### BRIEF
Find every line of the listing below where "HOCHWERT" appears, and copy it.

### GIVEN ENTRIES

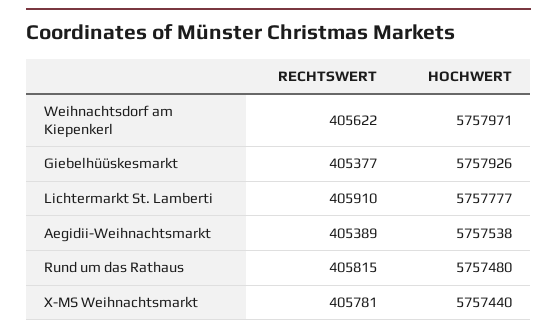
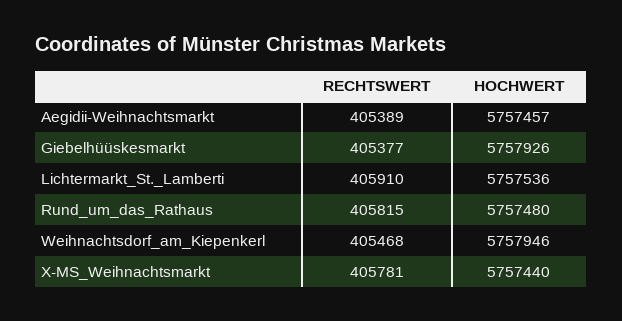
RECHTSWERT, Weihnachtsdorf am Kiepenkerl: 405622 -> 405468
HOCHWERT, Weihnachtsdorf am Kiepenkerl: 5757971 -> 5757946
HOCHWERT, Lichtermarkt St. Lamberti: 5757777 -> 5757536
HOCHWERT, Aegidii-Weihnachtsmarkt: 5757538 -> 5757457

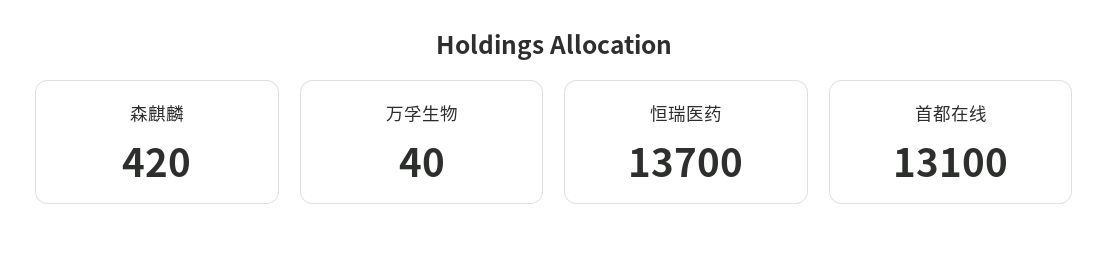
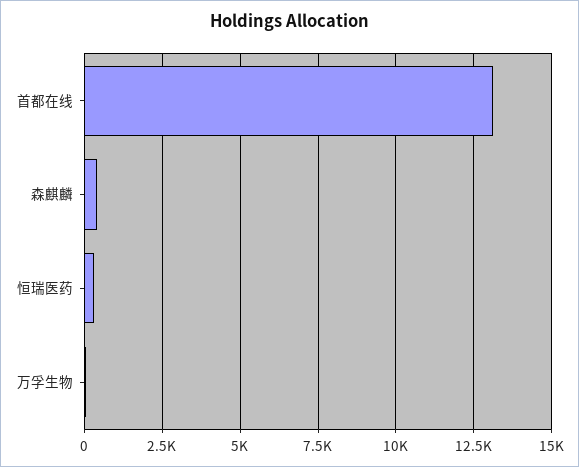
恒瑞医药: 13700 -> 250

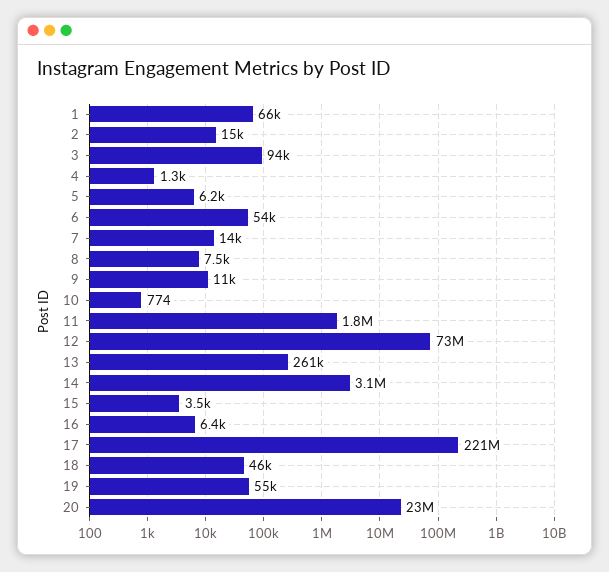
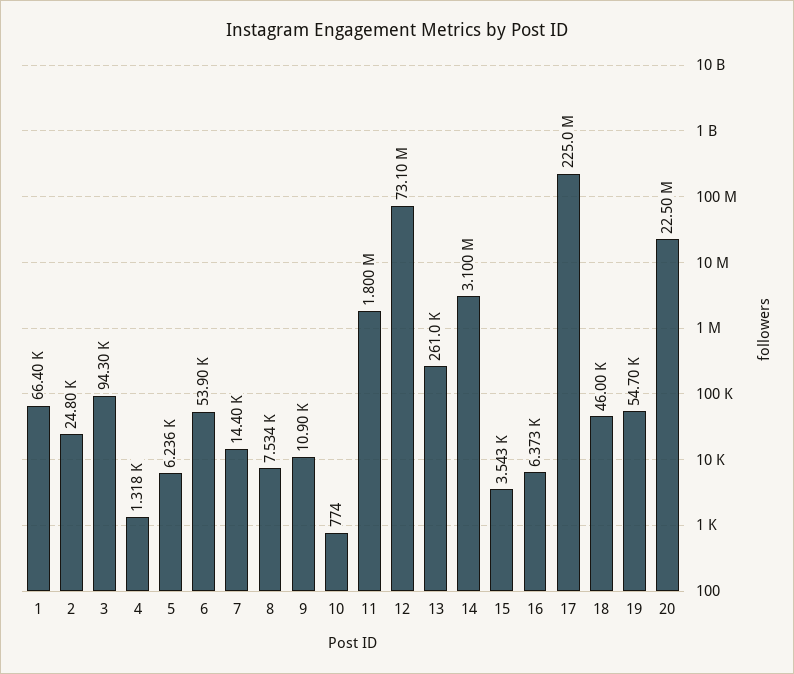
2: 15000 -> 24800
17: 221000000 -> 225000000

### EXERCISE ANSWER
HOCHWERT, Weihnachtsdorf am Kiepenkerl: 5757971 -> 5757946
HOCHWERT, Lichtermarkt St. Lamberti: 5757777 -> 5757536
HOCHWERT, Aegidii-Weihnachtsmarkt: 5757538 -> 5757457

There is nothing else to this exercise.